═════ Provided text
I was in Nigeria in 1973 as a student of Professor Jean-Claude Muller in Canada.
In the sixties, my teacher had been for 4 years a curator at Jos Museum and Zoo sent by the United Nations Educational, Scientific and Cultural Organization (UNESCO) to help with this growing institution. Later, he became a student of Walter Sangre of Rochester in the U.S.A. who wrote about Irigwe people.
Jean-Claude had many Rukuba friends with whom he studied their cultural history.
He had met some Abisi who told him that it would be great if they also had someone like him to do this task for them. A few years later, when he told me about it.
I was willing to do the job and so was another student, Miss Louise Grenier. We went together, she later became a Museum Curator in Montreal, Canada, and I , a now retired, professor of anthropology in Quebec City Canada.
My name is Jean-Jacques Chalifoux. It’s a French Canadian name that was difficult to say and turned out Nigerianized as Mr. Salifu just like Professor Muller became Mr. Mulla.
Now , as you will discover , if you have not yet done so, I have a working knowledge of English but no more.
One would think of Canada as an anglophone commonwealth country but, being part of the large French minority of many millions of people, and with my personal background, I was never educated in English before that year in Nigeria!
══════════
═════ Data extracts
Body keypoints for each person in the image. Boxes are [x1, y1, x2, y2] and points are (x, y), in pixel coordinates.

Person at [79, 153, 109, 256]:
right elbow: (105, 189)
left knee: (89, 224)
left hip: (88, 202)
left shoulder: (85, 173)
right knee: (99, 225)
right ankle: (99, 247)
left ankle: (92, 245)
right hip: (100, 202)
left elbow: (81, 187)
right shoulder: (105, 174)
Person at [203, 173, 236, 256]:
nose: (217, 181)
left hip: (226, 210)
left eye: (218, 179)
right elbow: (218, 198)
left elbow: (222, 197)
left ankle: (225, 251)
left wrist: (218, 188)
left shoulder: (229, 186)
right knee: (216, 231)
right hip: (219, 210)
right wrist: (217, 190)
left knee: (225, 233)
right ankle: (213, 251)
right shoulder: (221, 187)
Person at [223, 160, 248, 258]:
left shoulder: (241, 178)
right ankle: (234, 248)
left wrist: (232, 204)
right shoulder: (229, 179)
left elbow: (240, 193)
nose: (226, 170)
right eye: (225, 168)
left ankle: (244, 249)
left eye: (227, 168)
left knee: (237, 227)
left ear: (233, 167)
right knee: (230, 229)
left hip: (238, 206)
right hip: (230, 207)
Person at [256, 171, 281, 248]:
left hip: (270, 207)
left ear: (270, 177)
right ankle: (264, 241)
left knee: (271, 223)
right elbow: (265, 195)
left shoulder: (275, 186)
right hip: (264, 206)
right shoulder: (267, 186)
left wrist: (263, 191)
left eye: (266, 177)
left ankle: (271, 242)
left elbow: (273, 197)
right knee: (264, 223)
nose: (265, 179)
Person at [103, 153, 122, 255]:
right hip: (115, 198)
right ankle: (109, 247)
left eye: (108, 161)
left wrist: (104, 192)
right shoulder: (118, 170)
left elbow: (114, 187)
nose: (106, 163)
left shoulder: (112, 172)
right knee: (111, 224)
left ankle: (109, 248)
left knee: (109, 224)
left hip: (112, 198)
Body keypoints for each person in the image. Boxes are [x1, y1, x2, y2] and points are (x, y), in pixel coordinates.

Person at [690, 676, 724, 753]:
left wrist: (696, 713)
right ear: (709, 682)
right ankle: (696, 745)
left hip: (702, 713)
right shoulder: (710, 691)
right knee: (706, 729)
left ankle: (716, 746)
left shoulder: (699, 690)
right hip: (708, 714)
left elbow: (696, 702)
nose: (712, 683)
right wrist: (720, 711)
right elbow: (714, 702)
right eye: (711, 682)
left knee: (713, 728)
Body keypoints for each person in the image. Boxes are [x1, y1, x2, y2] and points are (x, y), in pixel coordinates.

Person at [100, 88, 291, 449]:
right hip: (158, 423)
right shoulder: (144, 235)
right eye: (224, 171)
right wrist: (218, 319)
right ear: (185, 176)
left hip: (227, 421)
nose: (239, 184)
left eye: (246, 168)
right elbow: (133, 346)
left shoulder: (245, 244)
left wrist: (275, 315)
══════════
**Tasks to complete**.
(A) Translate this sentence from the Nigeria fieldwork account into French: "Jean-Claude had many Rukuba friends with whom he studied their cultural history."
(B) Write out the passage of the Nigeria fieldwork account starting at "Jean-Claude had many" and ending at "me about it.".

**Answers in order**.
(A) Jean-Claude avait de nombreux amis rukuba avec lesquels il étudiait leur histoire culturelle.

(B)
Jean-Claude had many Rukuba friends with whom he studied their cultural history.
He had met some Abisi who told him that it would be great if they also had someone like him to do this task for them. A few years later, when he told me about it.